Hasil penelitian ini menunjukkan bahwa pada sebagian besar kasus, nilai
BAC, BTC dan BCF masih kurang dari 1. Artinya rumput akar wangi bukanlah
tanaman hiperakumulator, tetapi hasil ini harus diterima. Pertama, tailing tambang
mengandung logam dengan konsentrasi tinggi; kedua, kemampuan rumput
Vetiver dalam mentolerir dan mengakumulasi logam berat mungkin berguna
untuk fitoekstraksi dan fitostabilisasi logam dari tailing tambang. Hasil ini akan
membantu meningkatkan pemahaman kita tentang peningkatan potensi
fitoremediasi dan mendorong peneliti selanjutnya untuk melakukan penyelidikan
lebih lanjut tentang peningkatan kemampuan rumput Vetiver untuk
mengakumulasi lebih banyak logam dengan menggunakan berbagai amandemen
dan teknik.
4. Kesimpulan
Perubahan tailing tambang dengan RHA bersama dengan aplikasi pupuk NPK
meningkatkan sifat kimiawi tailing tambang emas yang meliputi pH, DOC dan
unsur hara esensial. Penerapan NPK pada tailing tambang yang belum
diamandemen meningkatkan komponen biomassa kering tanaman, yang penting
dalam proses fitoremediasi.
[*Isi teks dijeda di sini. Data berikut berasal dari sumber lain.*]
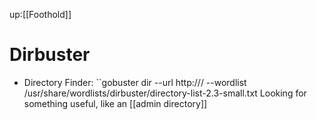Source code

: up:[[Foothold]]

# Dirbuster
- Directory Finder: ``gobuster dir --url http://<url>/ --wordlist /usr/share/wordlists/dirbuster/directory-list-2.3-small.txt
Looking for something useful, like an [[admin directory]]
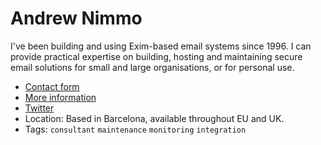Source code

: # Andrew Nimmo

I've been building and using Exim-based email systems since 1996. I can provide practical expertise on building, hosting and maintaining secure email solutions for small and large organisations, or for personal use.

* [Contact form](https://andrew.nimmo.dev/get-in-contact/?utm_source=exim&utm_medium=link&utm_campaign=wiki)
* [More information](https://andrew.nimmo.dev/exim-mail-server-custom-email-solutions-for-business/?utm_source=exim&utm_medium=link&utm_campaign=social)
* [Twitter](https://twitter.com/andrewnimmo)
* Location: Based in Barcelona, available throughout EU and UK.
* Tags: `consultant` `maintenance` `monitoring` `integration`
Rumput Vetiver memiliki toleransi yang tinggi
terhadap logam berat dan oleh karena itu sesuai untuk fitoremediasi tailing yang
tercemar logam berat. Rumput Vetiver memiliki kemampuan substansial untuk
menyerap logam, tetapi translokasi logam dari akar ke bagian udara relatif rendah,
kecuali Cr. Oleh karena itu, rumput akar wangi lebih cocok digunakan untuk
fitostabilisasi dibandingkan fitoekstraksi logam berat. Hal ini juga terbukti dari
hasil bahwa perubahan tailing dengan RHA atau Fe-RHA bersama dengan
aplikasi NPK merupakan metode yang menjanjikan untuk meningkatkan serapan
logam oleh rumput akar wangi. Oleh karena itu, studi ini harus diperluas ke uji
coba lapangan untuk mengkonfirmasi hasil studi rumah kaca saat ini.
Konflik kepentingan
Penulis telah menyatakan tidak ada konflik kepentingan.

Ucapan Terima Kasih


Penulis mengucapkan terima kasih atas dukungan finansial dari Universiti Putra
Malaysia melalui hibah penelitian GP-IBT / 2013/9418500. Tuan F.S. Tariq
menerima beasiswa untuk studi Ph. D di bawah Program Pengembangan
Kapasitas Manusia Pemerintah Daerah Kurdistan Irak. Penulis juga berterima
kasih kepada pengulas anonim atas komentar dan saran mereka.